See, generally, the excellent treatment of this subject in Hochman, The Supreme Court and the Constitutionality of Retroactive Legislation, 73 Harv. L. Rev. 692 (1960)
"§ 115. Distributions by corporations
* * * * *
"(d) Other distributions from capital. If any distribution made by a corporation to its shareholders is not out of increase in value of property accrued before March 1, 1913, and is not a dividend, then the amount of such distribution shall be applied against and reduce the adjusted basis of the stock provided in section 113, and if in excess of such basis, such excess shall be taxable in the same manner as a gain from the sale or exchange of property. This subsection shall not apply to a distribution in partial or complete liquidation or to a distribution which, under subsection (f) (1), is not treated as a dividend, whether or not otherwise a dividend."
Example (1) reads as follows:
"On January 2, 1951, A formed the W Corporation and contributed $50,000 cash in exchange for all of the stock thereof. The W Corporation borrowed $900,000 from a bank, the loan being insured by the Federal Housing Authority, and used $800,000 of such sum in the construction of an apartment house on land which it purchased for $50,000. The apartment house was completed on December 31, 1951. On December 31, 1951, the corporation, having determined that the fair market value of the apartment house, separate and apart from the land, was $900,000, made a distribution (permitted under the applicable state law) to A of $100,000. At this time, the fair market value of the land was $50,000. As of December 31, 1951, the corporation has not realized any earnings and profits. In 1952, the corporation began the operation of the apartment house and received rentals therefrom. The corporation has since continued to own and operate the building. The corporation reported on the basis of the calendar year and cash receipts and disbursements.

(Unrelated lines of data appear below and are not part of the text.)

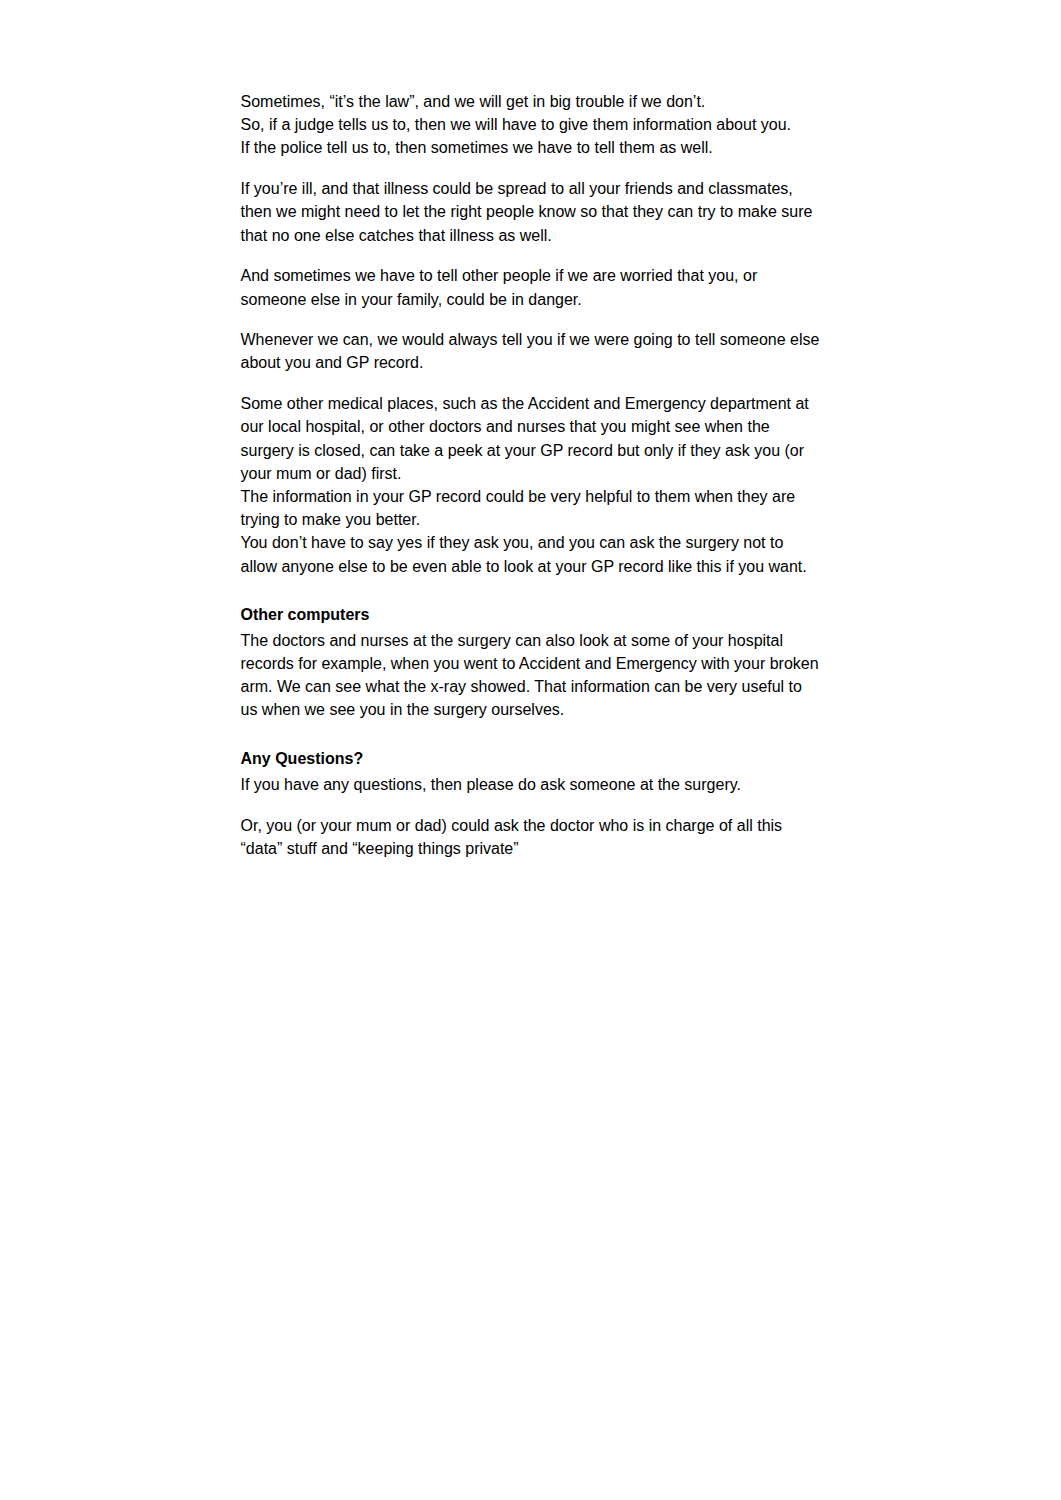Sometimes, “it’s the law”, and we will get in big trouble if we don’t.
So, if a judge tells us to, then we will have to give them information about you.
If the police tell us to, then sometimes we have to tell them as well.
If you’re ill, and that illness could be spread to all your friends and classmates, then we might need to let the right people know so that they can try to make sure that no one else catches that illness as well.
And sometimes we have to tell other people if we are worried that you, or someone else in your family, could be in danger.
Whenever we can, we would always tell you if we were going to tell someone else about you and GP record.
Some other medical places, such as the Accident and Emergency department at our local hospital, or other doctors and nurses that you might see when the surgery is closed, can take a peek at your GP record but only if they ask you (or your mum or dad) first.
The information in your GP record could be very helpful to them when they are trying to make you better.
You don’t have to say yes if they ask you, and you can ask the surgery not to allow anyone else to be even able to look at your GP record like this if you want.
Other computers
The doctors and nurses at the surgery can also look at some of your hospital records for example, when you went to Accident and Emergency with your broken arm. We can see what the x-ray showed. That information can be very useful to us when we see you in the surgery ourselves.
Any Questions?
If you have any questions, then please do ask someone at the surgery.
Or, you (or your mum or dad) could ask the doctor who is in charge of all this “data” stuff and “keeping things private”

"Since A received a distribution and realized a gain attributable to the building constructed by the corporation, since, at the time of such distribution, the corporation has not realized a substantial part of the net income to be derived from such building, and since the construction of the building was a substantial activity of the corporation, the W Corporation is considered a collapsible corporation under (d) (2) of this section. The provisions of section 117(m) (3) do not prohibit the application of section 117(m) (1), (2) (A). Therefore, the distribution, if and to the extent that it may be considered long-term capital gain rather than ordinary income without regard to section 117(m), will be considered ordinary income under section 117(m) (1).
"In the event of the existence of additional facts and circumstances in the above case, the corporation, notwithstanding the above facts, might not be considered a collapsible corporation. See (b) and (d) (1) of this section."